Fetch AI

Cryptoware
5 min readDec 23, 2021

— By Frederic

One of the most trending technologies of the past few years is AI. It enabled us to automate repetitive tasks and focus on the creative process, thus boosting productivity. Another piece of tech that is booming nowadays is the blockchain, which started as just the bitcoin network. It saw a rise in its use case, especially in the finance sphere, where people started using it to store and manage files in a decentralized method. What if there could be a meeting point between those two fields? Well, that’s exactly what fetch.ai is planning to do. Fetch created a platform that connected IoT devices. It offers smart contracts in Machine Learning and Artificial Intelligence solutions. The best part is that it’s open-source, developers can use its tools to create and deploy commercial models.

If we are to one-day witness mobile robots delivering pizza to our doorstep in a fully autonomous way, then we would need to reimagine the whole process. Fetch found a potential solution by creating a decentralized multi-agent system. Supply chains, autonomous vehicles, and delivery networks all have access to this blockchain to ensure the delivery is completed.

An Actual Application

The delivery system is yet to be developed, but a concrete application is the taxi solution. By using smart contracts, they were successfully able to increase robustness and drastically lower fees. The client can choose his destination and set restrictions like price, duration, or car type. Fetch then matches the client with the best available driver. A smart contract is

created using the Fetch token between them. Once the driver has picked up the passenger, both agents can monitor their location to make sure the contract is being fulfilled. Once they reach their destination, and the smart contract conditions are met, the agent confirms and the funds in FET are automatically transferred. A decentralized network means that there is no central point of failure and no centralized company is holding your information. The downside of not having a company managing this is the potential risks due to the driver’s unknown identity, they don’t go through a screening, so the client will make his choice based on the community’s feedback.
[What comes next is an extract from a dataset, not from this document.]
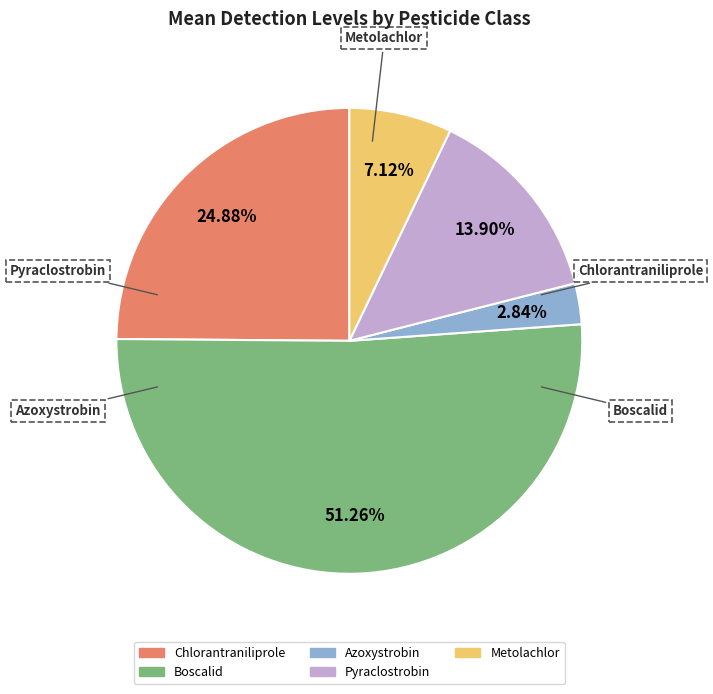

Is there a majority slice in this chart?

Yes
We won’t dig deeper into every service Fetch is providing, some other examples include Smart Cities, Commodity exchange & decentralized finance, Collective Learning, and Smart parking & congestion solution. They are automating smart contracts that are available on the blockchain and making them accessible to the majority of the people, who can’t code a smart contract, and practically don’t have to.

The $FET Token

Fetch’s Utility Token is called FET, it’s the key to unlocking and using the Fetch ecosystem. At the time of writing this article, it has a total supply of 1.2b, nearly 65% of it is in circulation. It is available on the biggest crypto trading platforms like Binance and Coinbase. They are also providing a staking solution with a 10% APY, where you can grow your bag of FET by providing liquidity to the applications. FET uses a proof of stake mechanism, where nodes are validated by staking FET tokens. This token is required to find, create, deploy and train agents and is essential for smart contracts.

How Agents Works

The technology is inspired by a multi-agent system approach, where the problem is solved on multiple levels while using autonomous software agents. Those agents can perform

real-world actions to meet their objectives. The combination of those agents’ actions leads to the achievement of the general goal. Fetch is implementing this technology using blockchain, to achieve tasks that wouldn’t be possible otherwise, in domains like finance, transportation, or supply chain.

Fetch technology stack involves four distinct elements:

● The Agent Framework, which provides modular and reusable components for building multi-agent systems.

● The Open Economic Framework provides search and discovery functions to enable agents to find each other along with peer-to-peer networking tools for routing messages between agents.

● The Agent Metropolis is a collection of smart contracts that run on a WebAssembly (WASM) VM and that maintain an immutable record of agreements between agents and provide a variety of services to support agent applications.

● The Fetch.ai Blockchain combines novel multi-party cryptography and game theory to provide secure, censorship-resistant consensus and other features such as rapid chain-syncing to support agent applications.

Staking is supported on the Fetch blockchain, in addition to a variety of services like governance and identity, which are essential to the deployment of agent applications, by providing liquidity. Cosmos-SDK is the blockchain’s base, which offers token interoperability with other chains like Ethereum and Binance Smart Chain.

An Autonomous Economic Agent represents an individual, organization, or object and looks after its interests. Agents act independently of constant input from their owners and autonomously execute actions to achieve their prescribed goals. Their purpose is to create economic value for you, their owner, in clearly defined domains.

An Autonomous Economic Agent represents an individual, organization, or object and looks after its interests. Agents act independently of constant input from their owners and autonomously execute actions to achieve their prescribed goals. Their purpose is to create economic value for you, their owner, in clearly defined domains.

Where It Could Revolutionize the AI Sphere

If a developer is planning to build and train a machine learning model, he’s probably going to need huge resources, like graphic cards, and somewhere to store the data. We reached a point where the go-to solution is in the hands of a few players like AWS or Microsoft. They have enough power to provide competitive prices, but developers are restricted to working within their system and adapting the application to their specifications. That’s where fetch

could come in handy, by decentralizing this whole training process. Some possible debatable points could be companies’ will to share their private data on the blockchain, or the computing power needed to train the models in a decentralized way.